Millions of people around the world, including thousands of scientists, are desperately seeking a good treatment for Alzheimer’s disease—or, almost beyond hope, a cure.
So it’s no wonder that many readers have been asking us about a new book enticingly called Alzheimer’s Disease: What If There Was a Cure? by pediatrician Mary Newport, M.D., which has received lots of media coverage. The proposed cure is not one of those expensive Alzheimer’s drugs (which have marginal benefits), but rather a simple food that’s supposed to have dramatic effects on people with the disease. The food is coconut oil.
The appeal of a personal story
Dr. Newport’s book is highly personal. Her husband, Steve, has Alzheimer’s, and this is her search for something to halt or reverse his decline. Her quest led her to research suggesting that ketones may help treat various neurological disorders, including Alzheimer’s.
Ketones are byproducts of the breakdown of fats in the body—small amounts are normally produced.

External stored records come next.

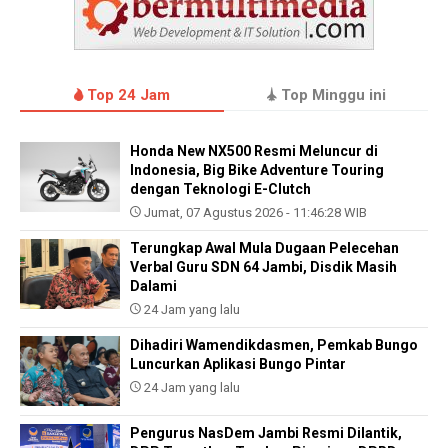
Top 24 Jam
Top Minggu ini
Honda New NX500 Resmi Meluncur di
Indonesia, Big Bike Adventure Touring
dengan Teknologi E-Clutch
Jumat, 07 Agustus 2026 - 11:46:28 WIB
Terungkap Awal Mula Dugaan Pelecehan
Verbal Guru SDN 64 Jambi, Disdik Masih
Dalami
24 Jam yang lalu
Dihadiri Wamendikdasmen, Pemkab Bungo
Luncurkan Aplikasi Bungo Pintar
24 Jam yang lalu
Pengurus NasDem Jambi Resmi Dilantik,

Ketone levels rise when you fast or go on a very-low-carbohydrate diet (which can lead to a state called ketosis).
Another way to boost ketones in your body is to consume fats called medium-chain triglycerides (MCTs), of which coconut and palm kernel oils are good sources. MCTs are converted in the liver into ketones, which can be used by the brain and other organs as fuel. They are a more immediate source of energy than other fats and are not as readily stored as body fat.

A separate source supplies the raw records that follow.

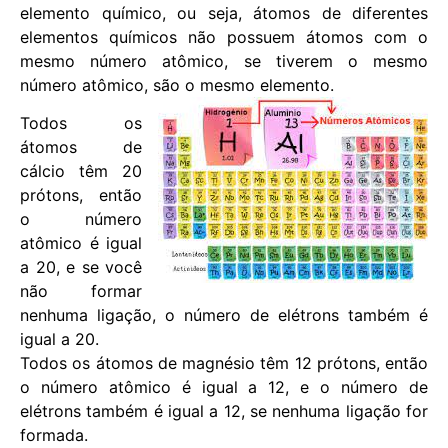
elemento químico, ou seja, átomos de diferentes
elementos químicos não possuem átomos com o
mesmo número atômico, se tiverem o mesmo
número atômico, são o mesmo elemento.
Todos os
átomos de
cálcio têm 20
prótons, então
o número
atômico é igual
a 20, e se você
não formar
nenhuma ligação, o número de elétrons também é
igual a 20.
Todos os átomos de magnésio têm 12 prótons, então
o número atômico é igual a 12, e o número de
elétrons também é igual a 12, se nenhuma ligação for
formada.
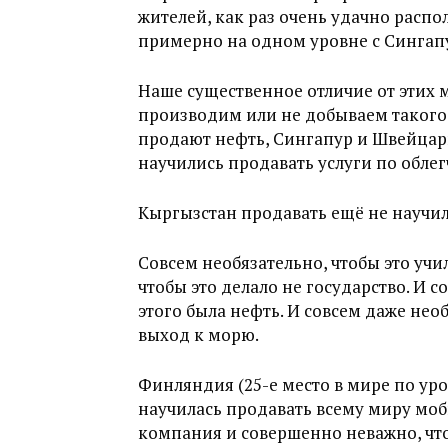
жителей, как раз очень удачно распо
примерно на одном уровне с Сингап
Наше существенное отличие от этих м
производим или не добываем такого, 
продают нефть, Сингапур и Швейцари
научились продавать услуги по обл
Кыргызстан продавать ещё не научил
Совсем необязательно, чтобы это учил
чтобы это делало не государство. И 
этого была нефть. И совсем даже нео
выход к морю.
Финляндия (25-е место в мире по ур
научилась продавать всему миру моб
компания и совершенно неважно, что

Ketones can provide energy to cells without the need for insulin, the hormone the body relies on to get glucose from the blood into cells. The theory is that ketones might provide an alternative energy source for brain cells that have lost their ability to use glucose as a result of Alzheimer’s.
So Dr. Newport began feeding her husband coconut oil, later combining it with a more-concentrated MCT oil. She reports that this improved his short-term memory, alleviated his depression, revived his personality, and reduced his walking and vision problems—and that an MRI showed that his brain had stopped shrinking.
That’s a powerful story, but just anecdotal evidence. The course of Alzheimer’s can vary from person to person, and there may be stable periods and temporary improvements within the long-term decline.